** Exercise **
Scan the records for the line containing "<box>144,89,161,119</box> | 6.83". From there through the last line, write out each line exactly.

Start of Exercise inputs

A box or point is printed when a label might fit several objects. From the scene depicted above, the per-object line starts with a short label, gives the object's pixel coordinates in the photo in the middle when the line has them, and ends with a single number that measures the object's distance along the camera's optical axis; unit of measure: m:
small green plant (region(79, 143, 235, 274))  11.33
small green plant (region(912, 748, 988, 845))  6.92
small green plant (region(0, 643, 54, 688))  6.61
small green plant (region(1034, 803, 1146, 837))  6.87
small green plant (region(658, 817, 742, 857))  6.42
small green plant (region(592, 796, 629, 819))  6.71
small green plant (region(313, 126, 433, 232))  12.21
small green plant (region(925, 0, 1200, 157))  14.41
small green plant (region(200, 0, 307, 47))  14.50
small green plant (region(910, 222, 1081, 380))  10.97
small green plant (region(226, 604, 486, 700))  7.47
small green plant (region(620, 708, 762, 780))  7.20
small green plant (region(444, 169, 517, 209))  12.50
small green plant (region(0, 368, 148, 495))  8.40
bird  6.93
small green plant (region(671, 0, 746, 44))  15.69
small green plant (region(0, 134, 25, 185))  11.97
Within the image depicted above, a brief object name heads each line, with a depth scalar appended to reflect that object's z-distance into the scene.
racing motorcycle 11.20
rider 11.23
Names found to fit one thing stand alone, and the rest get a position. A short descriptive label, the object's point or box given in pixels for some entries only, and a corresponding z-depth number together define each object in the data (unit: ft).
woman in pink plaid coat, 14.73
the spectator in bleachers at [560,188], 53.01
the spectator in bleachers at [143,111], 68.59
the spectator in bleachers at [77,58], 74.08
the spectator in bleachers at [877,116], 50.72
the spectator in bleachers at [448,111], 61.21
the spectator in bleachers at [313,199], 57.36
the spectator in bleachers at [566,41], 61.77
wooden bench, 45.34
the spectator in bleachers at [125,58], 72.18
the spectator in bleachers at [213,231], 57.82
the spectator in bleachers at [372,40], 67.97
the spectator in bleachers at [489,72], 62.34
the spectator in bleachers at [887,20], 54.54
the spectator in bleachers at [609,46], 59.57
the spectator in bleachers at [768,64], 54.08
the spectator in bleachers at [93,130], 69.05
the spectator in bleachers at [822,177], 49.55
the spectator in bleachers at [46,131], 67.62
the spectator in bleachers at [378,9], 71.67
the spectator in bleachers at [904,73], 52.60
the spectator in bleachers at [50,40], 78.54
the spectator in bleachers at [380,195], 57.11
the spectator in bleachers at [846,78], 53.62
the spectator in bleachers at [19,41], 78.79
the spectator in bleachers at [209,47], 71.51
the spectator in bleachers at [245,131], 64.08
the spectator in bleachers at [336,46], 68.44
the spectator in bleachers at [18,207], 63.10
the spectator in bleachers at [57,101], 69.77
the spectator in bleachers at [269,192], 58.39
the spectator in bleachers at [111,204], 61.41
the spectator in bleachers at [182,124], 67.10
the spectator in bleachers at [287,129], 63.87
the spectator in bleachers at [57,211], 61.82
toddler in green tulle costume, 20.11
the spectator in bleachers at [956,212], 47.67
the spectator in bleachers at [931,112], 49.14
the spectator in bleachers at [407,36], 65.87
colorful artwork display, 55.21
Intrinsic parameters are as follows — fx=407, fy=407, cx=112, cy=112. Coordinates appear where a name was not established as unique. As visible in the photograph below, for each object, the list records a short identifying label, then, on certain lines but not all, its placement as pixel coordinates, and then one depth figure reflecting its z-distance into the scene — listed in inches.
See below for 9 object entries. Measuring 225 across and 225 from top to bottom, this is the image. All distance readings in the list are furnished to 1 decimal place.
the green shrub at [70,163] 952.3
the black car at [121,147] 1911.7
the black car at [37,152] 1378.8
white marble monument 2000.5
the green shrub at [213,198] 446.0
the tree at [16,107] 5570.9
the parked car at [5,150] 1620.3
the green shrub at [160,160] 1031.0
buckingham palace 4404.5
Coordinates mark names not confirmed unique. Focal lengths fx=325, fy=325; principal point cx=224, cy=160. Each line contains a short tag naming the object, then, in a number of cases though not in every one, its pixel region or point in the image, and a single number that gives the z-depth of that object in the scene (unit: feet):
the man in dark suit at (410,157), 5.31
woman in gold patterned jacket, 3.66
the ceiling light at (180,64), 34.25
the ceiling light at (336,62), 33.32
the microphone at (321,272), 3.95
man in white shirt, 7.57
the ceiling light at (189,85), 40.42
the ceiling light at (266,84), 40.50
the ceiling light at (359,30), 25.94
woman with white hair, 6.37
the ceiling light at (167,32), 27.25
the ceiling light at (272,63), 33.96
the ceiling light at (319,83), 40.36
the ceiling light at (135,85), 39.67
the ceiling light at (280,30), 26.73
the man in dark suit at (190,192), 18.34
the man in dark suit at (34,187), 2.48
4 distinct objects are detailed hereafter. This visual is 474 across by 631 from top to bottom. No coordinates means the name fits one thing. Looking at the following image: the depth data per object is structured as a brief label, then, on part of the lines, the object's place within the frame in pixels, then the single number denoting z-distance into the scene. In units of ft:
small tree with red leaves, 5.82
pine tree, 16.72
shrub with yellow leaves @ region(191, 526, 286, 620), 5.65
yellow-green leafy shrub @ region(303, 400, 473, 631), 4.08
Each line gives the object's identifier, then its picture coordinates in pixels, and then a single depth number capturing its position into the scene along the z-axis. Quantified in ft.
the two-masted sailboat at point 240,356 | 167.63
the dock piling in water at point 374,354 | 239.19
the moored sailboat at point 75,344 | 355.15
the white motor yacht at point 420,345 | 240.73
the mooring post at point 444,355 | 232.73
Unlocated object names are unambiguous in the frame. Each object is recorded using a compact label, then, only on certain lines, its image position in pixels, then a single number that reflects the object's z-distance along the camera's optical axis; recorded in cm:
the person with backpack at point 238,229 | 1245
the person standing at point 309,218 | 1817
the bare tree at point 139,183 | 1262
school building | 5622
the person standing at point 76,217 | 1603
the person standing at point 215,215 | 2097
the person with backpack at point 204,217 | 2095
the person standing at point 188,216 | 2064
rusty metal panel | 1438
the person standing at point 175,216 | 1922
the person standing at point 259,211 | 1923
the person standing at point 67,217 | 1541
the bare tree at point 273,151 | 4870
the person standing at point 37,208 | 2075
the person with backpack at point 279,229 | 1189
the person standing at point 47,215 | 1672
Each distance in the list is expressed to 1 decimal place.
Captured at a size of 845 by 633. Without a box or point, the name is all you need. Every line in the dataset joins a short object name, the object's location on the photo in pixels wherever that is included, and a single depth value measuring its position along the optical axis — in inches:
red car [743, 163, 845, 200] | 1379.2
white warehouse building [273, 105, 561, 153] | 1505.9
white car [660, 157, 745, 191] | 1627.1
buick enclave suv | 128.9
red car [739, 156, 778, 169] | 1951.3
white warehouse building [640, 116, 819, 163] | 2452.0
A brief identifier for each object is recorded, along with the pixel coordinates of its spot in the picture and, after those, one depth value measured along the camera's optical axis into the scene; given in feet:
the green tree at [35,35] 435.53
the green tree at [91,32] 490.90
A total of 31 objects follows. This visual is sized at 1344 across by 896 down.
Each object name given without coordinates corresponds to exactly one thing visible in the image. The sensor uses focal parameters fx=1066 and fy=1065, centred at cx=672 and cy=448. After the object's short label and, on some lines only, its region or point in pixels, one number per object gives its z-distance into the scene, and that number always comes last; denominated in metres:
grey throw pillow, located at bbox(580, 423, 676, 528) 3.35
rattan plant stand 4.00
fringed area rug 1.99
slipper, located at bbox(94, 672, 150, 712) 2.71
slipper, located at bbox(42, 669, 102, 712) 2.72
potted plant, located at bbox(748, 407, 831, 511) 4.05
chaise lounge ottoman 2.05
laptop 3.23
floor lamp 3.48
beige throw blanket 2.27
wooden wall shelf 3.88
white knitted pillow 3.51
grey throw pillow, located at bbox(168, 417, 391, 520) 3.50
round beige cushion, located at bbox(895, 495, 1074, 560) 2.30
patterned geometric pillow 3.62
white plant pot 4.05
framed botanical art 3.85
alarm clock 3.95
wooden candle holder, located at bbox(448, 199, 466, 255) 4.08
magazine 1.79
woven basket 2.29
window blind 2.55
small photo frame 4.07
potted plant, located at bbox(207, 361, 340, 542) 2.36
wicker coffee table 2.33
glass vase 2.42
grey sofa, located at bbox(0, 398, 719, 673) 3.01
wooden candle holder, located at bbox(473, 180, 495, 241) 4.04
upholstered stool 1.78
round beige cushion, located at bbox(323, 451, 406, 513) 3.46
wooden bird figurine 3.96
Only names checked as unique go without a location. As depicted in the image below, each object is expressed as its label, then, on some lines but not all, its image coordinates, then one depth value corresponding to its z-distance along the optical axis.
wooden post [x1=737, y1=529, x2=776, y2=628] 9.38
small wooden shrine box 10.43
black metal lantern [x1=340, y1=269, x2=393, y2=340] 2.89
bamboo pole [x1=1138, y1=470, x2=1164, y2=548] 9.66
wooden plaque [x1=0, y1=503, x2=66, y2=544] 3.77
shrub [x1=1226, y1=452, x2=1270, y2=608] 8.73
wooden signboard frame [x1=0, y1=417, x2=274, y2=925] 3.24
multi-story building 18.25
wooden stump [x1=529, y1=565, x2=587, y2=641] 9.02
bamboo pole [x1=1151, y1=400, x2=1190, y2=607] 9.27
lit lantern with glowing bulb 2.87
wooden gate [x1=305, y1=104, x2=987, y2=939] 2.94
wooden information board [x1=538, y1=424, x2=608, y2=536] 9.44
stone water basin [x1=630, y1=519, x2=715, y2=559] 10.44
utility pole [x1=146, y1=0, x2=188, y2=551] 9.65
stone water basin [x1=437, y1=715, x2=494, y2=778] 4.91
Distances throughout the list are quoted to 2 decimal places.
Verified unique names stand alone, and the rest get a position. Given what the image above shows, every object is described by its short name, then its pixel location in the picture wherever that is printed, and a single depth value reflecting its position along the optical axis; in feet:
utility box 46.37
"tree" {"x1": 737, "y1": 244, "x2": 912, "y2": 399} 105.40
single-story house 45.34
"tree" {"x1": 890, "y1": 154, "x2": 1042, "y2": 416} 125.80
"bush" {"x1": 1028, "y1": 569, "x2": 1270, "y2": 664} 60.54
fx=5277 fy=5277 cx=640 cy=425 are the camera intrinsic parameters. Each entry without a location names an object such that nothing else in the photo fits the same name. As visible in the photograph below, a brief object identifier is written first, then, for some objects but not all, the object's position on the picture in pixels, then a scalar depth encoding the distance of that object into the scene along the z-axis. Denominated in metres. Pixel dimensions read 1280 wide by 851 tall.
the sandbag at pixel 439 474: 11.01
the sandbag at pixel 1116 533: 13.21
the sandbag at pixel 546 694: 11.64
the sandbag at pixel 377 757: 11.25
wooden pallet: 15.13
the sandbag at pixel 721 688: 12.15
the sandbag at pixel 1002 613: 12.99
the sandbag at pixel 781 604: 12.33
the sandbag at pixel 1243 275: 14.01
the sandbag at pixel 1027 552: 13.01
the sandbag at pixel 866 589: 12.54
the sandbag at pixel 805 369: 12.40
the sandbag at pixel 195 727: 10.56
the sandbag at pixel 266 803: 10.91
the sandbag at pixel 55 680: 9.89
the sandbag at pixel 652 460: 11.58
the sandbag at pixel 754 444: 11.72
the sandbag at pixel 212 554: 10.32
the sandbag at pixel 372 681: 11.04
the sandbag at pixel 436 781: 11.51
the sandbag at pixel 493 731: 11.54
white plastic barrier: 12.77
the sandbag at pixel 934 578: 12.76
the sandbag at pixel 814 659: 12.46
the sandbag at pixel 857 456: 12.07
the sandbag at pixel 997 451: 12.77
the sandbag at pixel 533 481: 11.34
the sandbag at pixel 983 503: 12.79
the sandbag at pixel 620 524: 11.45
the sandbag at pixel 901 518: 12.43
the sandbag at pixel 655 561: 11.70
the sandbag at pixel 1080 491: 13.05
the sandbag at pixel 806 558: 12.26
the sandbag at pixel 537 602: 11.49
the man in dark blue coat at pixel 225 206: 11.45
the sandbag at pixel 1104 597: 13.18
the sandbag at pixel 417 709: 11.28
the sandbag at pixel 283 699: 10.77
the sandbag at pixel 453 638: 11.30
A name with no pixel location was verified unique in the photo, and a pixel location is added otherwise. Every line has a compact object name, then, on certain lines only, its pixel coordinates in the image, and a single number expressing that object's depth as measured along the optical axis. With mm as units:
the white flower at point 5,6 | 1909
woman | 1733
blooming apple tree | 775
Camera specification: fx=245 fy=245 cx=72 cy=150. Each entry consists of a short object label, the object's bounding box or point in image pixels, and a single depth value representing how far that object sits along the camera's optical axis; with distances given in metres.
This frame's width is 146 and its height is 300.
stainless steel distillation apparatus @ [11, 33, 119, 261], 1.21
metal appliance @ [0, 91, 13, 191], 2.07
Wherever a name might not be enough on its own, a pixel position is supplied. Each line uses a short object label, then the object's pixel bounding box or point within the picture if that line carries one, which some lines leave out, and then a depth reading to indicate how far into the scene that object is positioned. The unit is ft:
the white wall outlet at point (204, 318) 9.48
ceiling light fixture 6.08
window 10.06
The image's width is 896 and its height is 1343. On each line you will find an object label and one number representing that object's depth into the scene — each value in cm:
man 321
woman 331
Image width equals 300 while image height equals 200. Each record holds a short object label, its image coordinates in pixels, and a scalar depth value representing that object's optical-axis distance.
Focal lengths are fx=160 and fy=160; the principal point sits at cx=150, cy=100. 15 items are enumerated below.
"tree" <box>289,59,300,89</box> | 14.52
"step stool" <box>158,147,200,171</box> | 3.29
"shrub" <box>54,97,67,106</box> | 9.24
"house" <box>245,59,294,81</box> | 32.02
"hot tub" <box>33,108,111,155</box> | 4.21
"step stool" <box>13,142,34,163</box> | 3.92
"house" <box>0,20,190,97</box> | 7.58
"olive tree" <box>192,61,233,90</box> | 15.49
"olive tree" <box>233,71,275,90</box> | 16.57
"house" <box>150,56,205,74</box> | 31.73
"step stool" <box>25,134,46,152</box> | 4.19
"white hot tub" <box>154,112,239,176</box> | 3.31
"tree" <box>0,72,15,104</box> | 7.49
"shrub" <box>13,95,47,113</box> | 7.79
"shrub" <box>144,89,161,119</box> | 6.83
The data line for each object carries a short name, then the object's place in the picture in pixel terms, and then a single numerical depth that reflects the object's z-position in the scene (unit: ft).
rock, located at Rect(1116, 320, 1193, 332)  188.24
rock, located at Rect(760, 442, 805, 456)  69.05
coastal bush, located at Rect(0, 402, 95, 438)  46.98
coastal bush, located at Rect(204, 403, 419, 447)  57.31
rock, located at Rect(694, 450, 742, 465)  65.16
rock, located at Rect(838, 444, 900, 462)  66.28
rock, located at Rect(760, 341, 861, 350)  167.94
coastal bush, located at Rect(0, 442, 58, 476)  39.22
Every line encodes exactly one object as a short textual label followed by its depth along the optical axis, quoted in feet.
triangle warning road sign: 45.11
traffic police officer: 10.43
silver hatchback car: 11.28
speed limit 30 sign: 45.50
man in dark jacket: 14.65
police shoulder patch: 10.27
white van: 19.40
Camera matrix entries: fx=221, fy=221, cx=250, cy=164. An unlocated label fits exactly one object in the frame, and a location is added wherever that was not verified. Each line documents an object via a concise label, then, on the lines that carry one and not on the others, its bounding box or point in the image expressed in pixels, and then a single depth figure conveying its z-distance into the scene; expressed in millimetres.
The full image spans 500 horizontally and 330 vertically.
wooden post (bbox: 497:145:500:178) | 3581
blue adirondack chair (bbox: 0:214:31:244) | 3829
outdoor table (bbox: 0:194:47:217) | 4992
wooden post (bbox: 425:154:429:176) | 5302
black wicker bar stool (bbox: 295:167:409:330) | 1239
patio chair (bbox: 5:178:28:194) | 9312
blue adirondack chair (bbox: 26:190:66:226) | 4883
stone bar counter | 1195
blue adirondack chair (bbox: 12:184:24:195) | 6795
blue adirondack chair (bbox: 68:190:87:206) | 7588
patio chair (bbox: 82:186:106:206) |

End of Exercise inputs

** Written reply **
"shrub" <box>144,89,161,119</box> | 6.83
The data line for each object carries a short name, then the object's place in the picture in pixel terms, and then a single numerical depth that reflects the object's z-position in the scene (unit: ft).
rock, located at Rect(1116, 320, 1193, 332)  188.24
rock, located at Rect(760, 442, 805, 456)  69.05
coastal bush, located at Rect(0, 402, 95, 438)  46.98
coastal bush, located at Rect(204, 403, 419, 447)  57.31
rock, located at Rect(694, 450, 742, 465)  65.16
rock, located at Rect(838, 444, 900, 462)  66.28
rock, located at Rect(760, 341, 861, 350)  167.94
coastal bush, located at Rect(0, 442, 58, 476)  39.22
Every line encodes exactly one object as a short textual label followed by its depth along the optical axis, quoted in feet.
triangle warning road sign: 45.11
traffic police officer: 10.43
silver hatchback car: 11.28
speed limit 30 sign: 45.50
man in dark jacket: 14.65
police shoulder patch: 10.27
white van: 19.40
Camera matrix entries: fx=221, fy=221, cx=250, cy=164. An unlocated label fits exactly one object in the frame, and a location is added wherever that was not verified. Each line documents an object via a concise label, then, on the lines that carry one and not on the others, its bounding box or point in the image expressed in pixels, and then a single depth figure conveying its z-distance into the scene; expressed in millimetres.
The full image spans 500 horizontally and 330 vertically.
wooden post (bbox: 497:145:500:178) | 3581
blue adirondack chair (bbox: 0:214:31:244) | 3829
outdoor table (bbox: 0:194:47:217) | 4992
wooden post (bbox: 425:154:429:176) | 5302
black wicker bar stool (bbox: 295:167:409:330) | 1239
patio chair (bbox: 5:178:28:194) | 9312
blue adirondack chair (bbox: 26:190:66:226) | 4883
stone bar counter | 1195
blue adirondack chair (bbox: 12:184:24:195) | 6795
blue adirondack chair (bbox: 68:190:87:206) | 7588
patio chair (bbox: 82:186:106:206) |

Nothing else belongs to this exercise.